- Former names: Natural Sciences Building

General information
- Location: Singleton Park, Swansea
- Country: Wales
- Coordinates: 51°36′30″N 3°58′52″W﻿ / ﻿51.6084°N 3.981°W
- Named for: Alfred Russel Wallace
- Year(s) built: 1953-1961
- Owner: Swansea University

Technical details
- Floor count: 2

Design and construction
- Architect(s): Percy Thomas Partnership
- Designations: Grade II

= Wallace Building, Swansea =

The Wallace Building is a Grade-II Swansea University building, in Singleton Park, Swansea.

== History ==

The building was conceived by Professor Florence Mockeridge, head of Biology Department and was designed by the Percy Thomas Partnership in the 1950s as part of the campus development. The first phase was completed in 1953 with the additional wings completed by 1961. The building was formerly known as the Natural Sciences Building but was rededicated after Alfred Russel Wallace.

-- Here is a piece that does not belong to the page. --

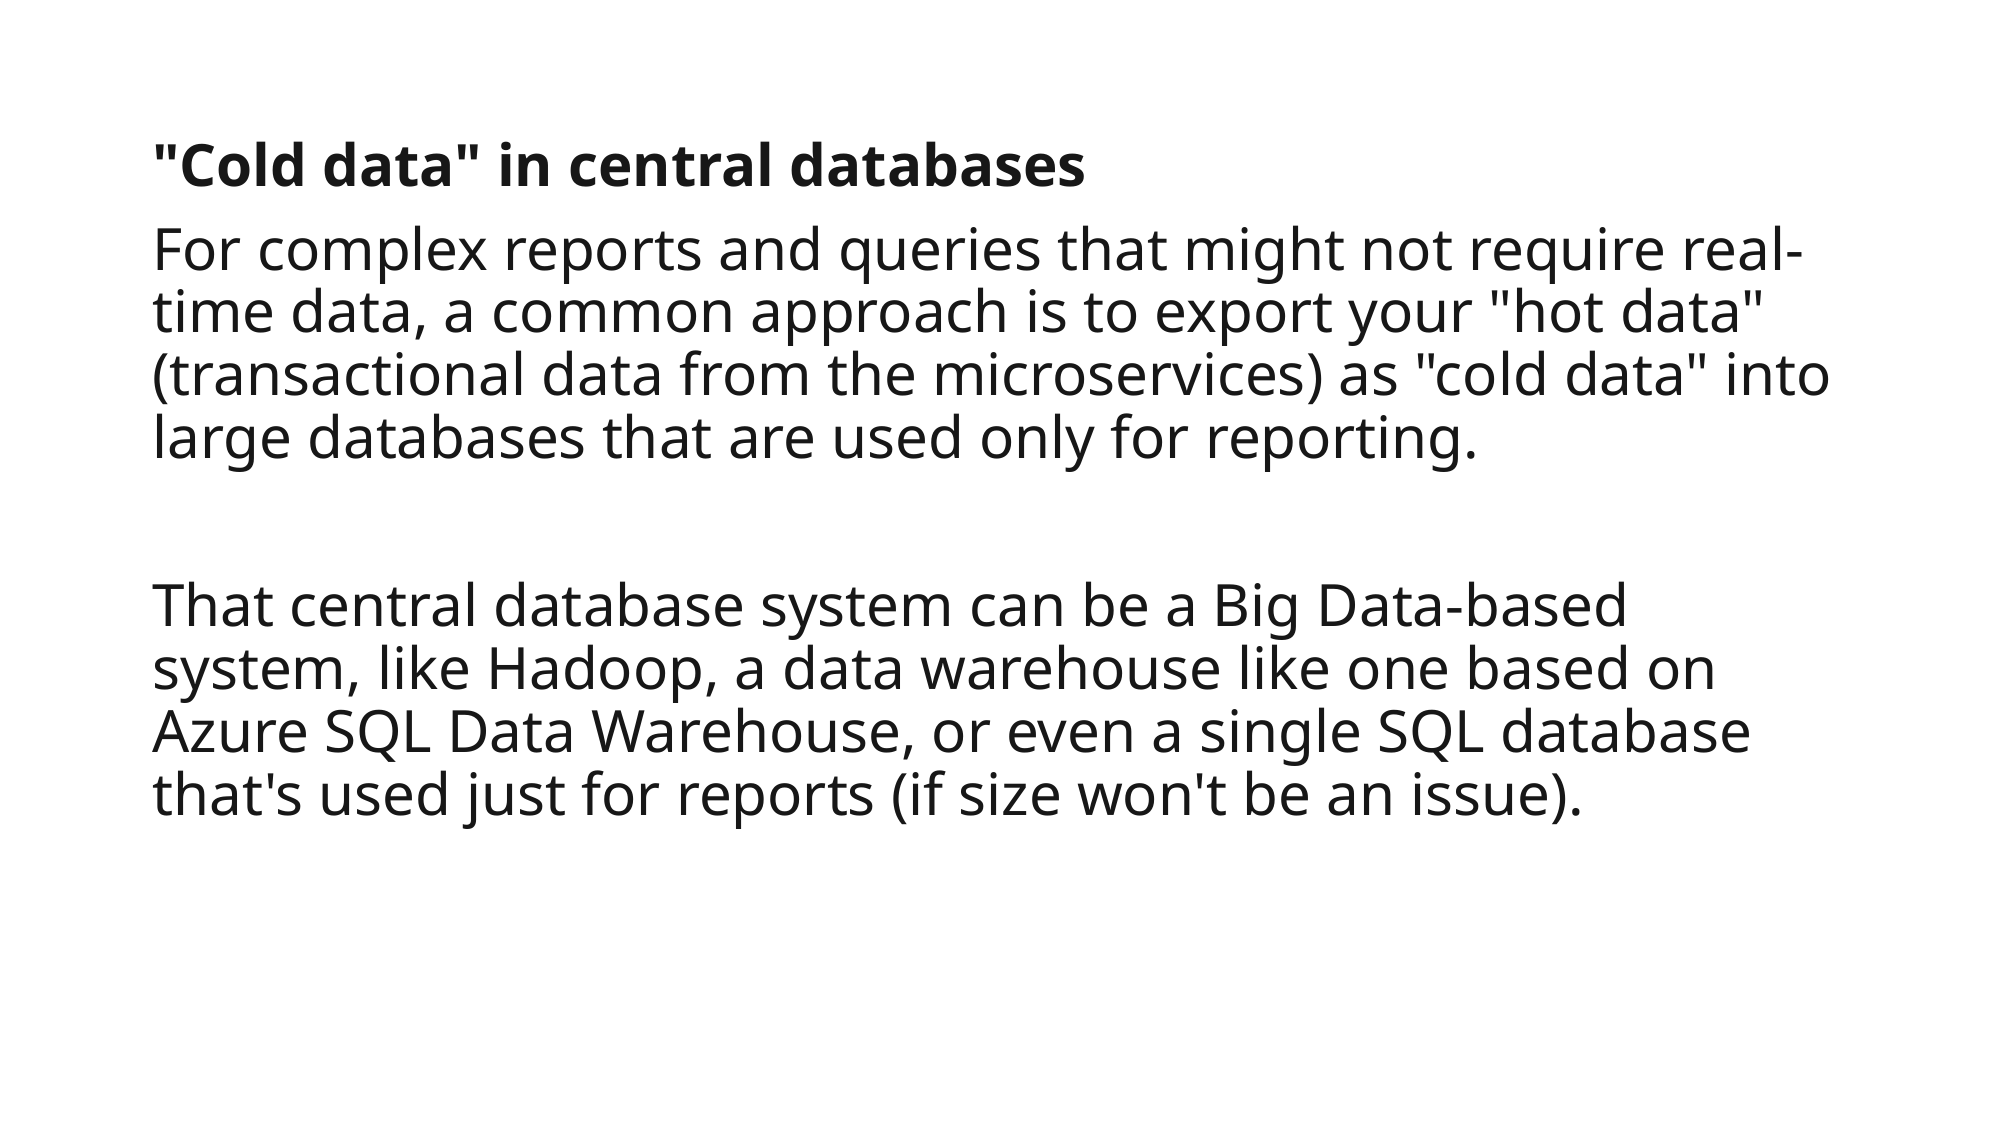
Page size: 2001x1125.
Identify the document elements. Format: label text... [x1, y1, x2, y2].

list "Cold data" in central databases For complex reports and queries that might not require real-time data, a common approach is to export your "hot data" (transactional data from the microservices) as "cold data" into large databases that are used only for reporting. That central database system can be a Big Data-based system, like Hadoop, a data warehouse like one based on Azure SQL Data Warehouse, or even a single SQL database that's used just for reports (if size won't be an issue). [137, 128, 1863, 1014]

It was built in the classical-modernist style with a long northeast to southwest range with two shorter wings.

The building is home to geography, geology, botany, and zoology departments, which are depicted in a band of panels containing cast emblems symbolizing these subjects.

== Location ==
The building lies to the South West of the Fulton Lawn in Singleton Park, Swansea.